II

Soñar despierto es casi como soñar. Brillos metálicos de mañanas nubosas sobre los caños de la cama. La puerta entornada, un rectángulo de luz salpicando el piso. Las sábanas batidas y mezcladas con la piel, un camuflaje típico de domingo.

Los pies, los ojos haciendo foco en ellos como una cámara que recién se enciende, como una imagen que es traída de los pelos a la realidad, o mejor, como una realidad que es traída de los pelos a la vista nublada.

Las manos apretando con fuerza la almohada. Soñar despierto es casi como soñar. Los pies al aire, una corriente suave que se filtra por las persianas de madera. Las cortinas sisean y emiten roces divinos sobre la pared. Chispazos en los ojos, escenas melodramáticas que se desvanecen: los sueños como esos incorpóreos fantasmas que se pierden y desdibujan con la luz del día, con el abrir de los párpados. Pestañas. Beso mariposa. Su hija desapareció. Extrañar es un latigazo de fuego que deja una cicatriz roja y luego negra, y un olor a carne quemada que no se disipa tan fácil.

La habitación resplandece. Una habitación pequeña, una silla cerca de un mueblecito rústico poblado de papeles. Algunas lámparas brotando de las paredes como campanas de enredaderas. Metal lustrado, el pomo de la puerta refleja la habitación bañada en oro. La cerradura promete otro día ameno, tranquilo.

La paz de la mañana llega entre las sábanas, las piernas apenas se acomodan, y nada mejor que pensar, o dejar que los pensamientos aparezcan y desaparezcan, como productos que se publicitan y cambian y mutan, comercial de ideas tras comercial de ideas, con cuál quedarse. La respuesta no es una revelación: con ninguna.

Volvemos a los papeles de la mesa. Algunas hojas están manchadas con vino. Otras probablemente con té o café. Las manchas no son iguales, pero se hace difícil poder distinguir con precisión la procedencia de los salpicones desde esta distancia.

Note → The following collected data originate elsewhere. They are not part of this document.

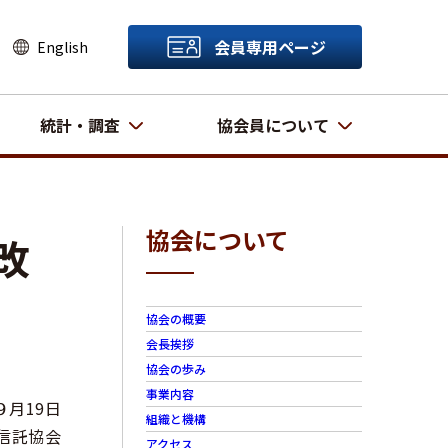
会員専用ページ
English
統計・調査
協会員について
協会について
改
協会の概要
会長挨拶
協会の歩み
事業内容
９月19日
組織と機構
信託協会
アクセス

El borde de la cama brilla, un caño redondeado que envuelve su cuerpo. La siguiente lista de cosas no está en su habitación:
Un perchero.
Un lampazo.
Un perro echado.
Una pipa.
Pantuflas.
Una hija.

Pero sí una foto de su hija, sí una escoba, sí un guardarropas, sí tabaco en una bolsa y hojitas finas guardadas en un cajón del pequeño escritorio, sí zapatos, y sí un gato azuloide que se arrebuja entre las ropas colgadas en el respaldo de la silla.

“La mañana miente”, y se tapa hasta las orejas con las sábanas. El cuerpo se sacude, como para cambiar el día, como para acomodarse a la nueva luz, como para deshacer el tiempo y tomar esas migajas y rearmar el puzzle de su vida, reconstruir hechos y acomodar piezas a gusto. “Todos mienten. Al final, todos mentimos. Los días avanzan con una pereza prodigiosa. A veces incluso, retroceden”.